▶ _To do_
Write the next part of the newsletter essay about slouchy clothing below, starting right after its final sentence, which names that silhouette "slouch."

137. The Silhouette That Won't Behave
Finding Freedom in the Slouch.
This morning felt heavy, and I struggled to make sense of writing this newsletter while the news came in on my phone. I want to leave no ambiguity around my feelings about the disgusting actions of the US government, its encouragement of ICE to act with impunity—murdering and detaining people. I care deeply about immigrant justice. Sending love and warm hugs to my readers around the world, especially my US readers, particularly those in Minnesota. Thank you for leading the way against fascism.
I’ve come a long way in letting go of styling rules. Years ago, I founded a petite clothing brand, dressing and styling short women with designs graded to their proportions. I was living and breathing the brand’s purpose; there was so much demand for solutions to the everyday struggle of feeling good in standard-sized fashion (not just for short women). I thought I could find answers for everyone through Cartesian-style rules. I became obsessed with the concept of ‘clothes that fit right’, developed tunnel vision, and I fear I led a few people down that tunnel with me. Years later, the brand I founded is no more, and sizing and fit remain the number-one complaint people have about shopping. However, I have changed my perspective on how I can help women feel more confident when getting dressed.
Because not much about getting dressed is Cartesian—and what does ‘fitting right’ mean anyway? Clothes that follow the contour and curves of the body, I assumed. But the contour and curves of my body are soft, supple, and ever-changing.
When I let my intuition dress me, I reach for clothes that fit loosely around my body, and I take deep exhales. When I reach for clothes that are fitted to my body, like my twenty-year-old motorbike jacket that looks dated and is oh-so-fun, it feels playful and experimental. I no longer think about whether they make me look taller or leaner.
Fitted doesn’t, but fit still matters a whole lot. My favorite pieces to reach for include exaggeratedly baggy, dropped-crotch pants (always from here). The design brains behind them have all but ignored the body’s contour. They studied it with precision to create a silhouette that far surpasses flattering. It succeeds in communicating both ease and intent. That kind of silhouette—roomy, draped, a little off-duty on purpose—has a name: slouch.

▶ _The data_
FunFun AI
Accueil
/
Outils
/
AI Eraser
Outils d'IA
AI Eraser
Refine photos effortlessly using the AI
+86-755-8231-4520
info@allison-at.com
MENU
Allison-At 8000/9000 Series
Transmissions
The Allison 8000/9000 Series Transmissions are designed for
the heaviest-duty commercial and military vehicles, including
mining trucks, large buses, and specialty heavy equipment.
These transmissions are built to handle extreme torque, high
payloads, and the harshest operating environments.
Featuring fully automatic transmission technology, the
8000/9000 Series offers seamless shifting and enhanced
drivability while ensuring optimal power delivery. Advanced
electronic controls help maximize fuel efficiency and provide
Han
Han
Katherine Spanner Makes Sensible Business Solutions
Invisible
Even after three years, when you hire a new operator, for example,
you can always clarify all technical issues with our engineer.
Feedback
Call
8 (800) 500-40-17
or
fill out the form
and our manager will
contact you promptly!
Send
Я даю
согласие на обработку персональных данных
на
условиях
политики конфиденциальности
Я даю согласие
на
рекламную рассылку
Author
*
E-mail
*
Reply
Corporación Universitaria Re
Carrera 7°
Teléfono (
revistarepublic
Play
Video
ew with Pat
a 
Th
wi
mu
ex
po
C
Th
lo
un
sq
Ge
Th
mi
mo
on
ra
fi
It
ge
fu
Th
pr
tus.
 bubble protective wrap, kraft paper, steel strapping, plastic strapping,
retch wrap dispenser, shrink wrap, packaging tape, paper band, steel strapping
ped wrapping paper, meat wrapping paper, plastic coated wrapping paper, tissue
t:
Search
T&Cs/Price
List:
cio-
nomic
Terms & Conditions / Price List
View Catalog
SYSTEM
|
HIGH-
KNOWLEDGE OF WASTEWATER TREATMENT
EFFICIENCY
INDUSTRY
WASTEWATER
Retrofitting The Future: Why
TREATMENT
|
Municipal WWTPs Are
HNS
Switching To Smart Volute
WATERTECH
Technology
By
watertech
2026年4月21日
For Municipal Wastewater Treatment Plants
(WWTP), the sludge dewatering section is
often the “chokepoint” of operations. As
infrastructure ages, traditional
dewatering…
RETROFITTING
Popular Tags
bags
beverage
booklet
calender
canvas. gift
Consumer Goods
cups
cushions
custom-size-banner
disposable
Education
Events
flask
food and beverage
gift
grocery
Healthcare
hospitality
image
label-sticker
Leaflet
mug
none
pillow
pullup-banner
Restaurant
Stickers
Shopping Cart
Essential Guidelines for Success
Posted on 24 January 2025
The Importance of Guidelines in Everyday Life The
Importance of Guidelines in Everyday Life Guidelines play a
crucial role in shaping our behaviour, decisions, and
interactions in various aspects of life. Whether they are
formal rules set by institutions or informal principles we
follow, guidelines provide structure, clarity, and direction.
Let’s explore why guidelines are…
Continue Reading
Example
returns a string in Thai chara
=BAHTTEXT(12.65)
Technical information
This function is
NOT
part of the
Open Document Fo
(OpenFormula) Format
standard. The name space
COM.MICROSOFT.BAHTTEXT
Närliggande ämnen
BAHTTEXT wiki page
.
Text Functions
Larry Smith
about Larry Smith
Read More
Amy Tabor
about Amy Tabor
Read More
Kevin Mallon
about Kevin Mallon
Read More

▶ _Response_
Ways to build slouch into an outfit, illustrated in this newsletter, include:
pushed up sweater and jacket sleeves (1 + 14)
the slouchy shaft of a knee or thigh-high boot (17)
crisp cotton poplin (beyond shirting) (3 + 15 + 16)
a scarf or shawl worn ‘tails-back’ over your shoulders (8 + 9)
a button-down with sleeves pushed up or folded (3 + 5 + 7)
a pair of jeans or pants with a dropped crotch (4 + 7 + 11)
a slim-enough pant leg to pool over a pair of shoes without dragging (4)
a fabric or cord belt tied around the waist, with fabric pooling over it
a sweater or shirt tied around the shoulders or waist (5)
dresses and pants with a sash detail or wrap front design (13)
menswear (cuts tend to be boxier)
sizing up one or two sizes (6 + 10)
a funnel top that scrunches up (12)
Slouchy clothes are tied to the effortless aesthetic many are keen to join. It’s currently cool to look like we don’t try hard. Perhaps the reason why these details—a sleeve hem that goes over the knuckle, a pair of jeans borrowed from menswear, hair nonchalantly spilling out of a cashmere scarf—are so popular is because we are all desperate for a big exhale. We buy oversized silhouettes and up the ante by choosing a few sizes above our true size.
I like the contrast between what slouchy clothes feel like to wear and how they look from the outside: it feels like ease, but doesn’t necessarily read that way. Historically, the loosest silhouettes have signaled authority (e.g., academic robes, military overcoats, clerical garments). Slouchy shapes still draw on that lineage and can convey gravitas. There is something commanding about a body that refuses to outline itself for approval.
Slouchy clothes also feel luxurious: waves of fabric that fall in folds. They also often are: slouchy clothes are more expensive, requiring fabric with weight and structure that holds volume without collapsing. It also feels luxurious to be freer in one’s movements.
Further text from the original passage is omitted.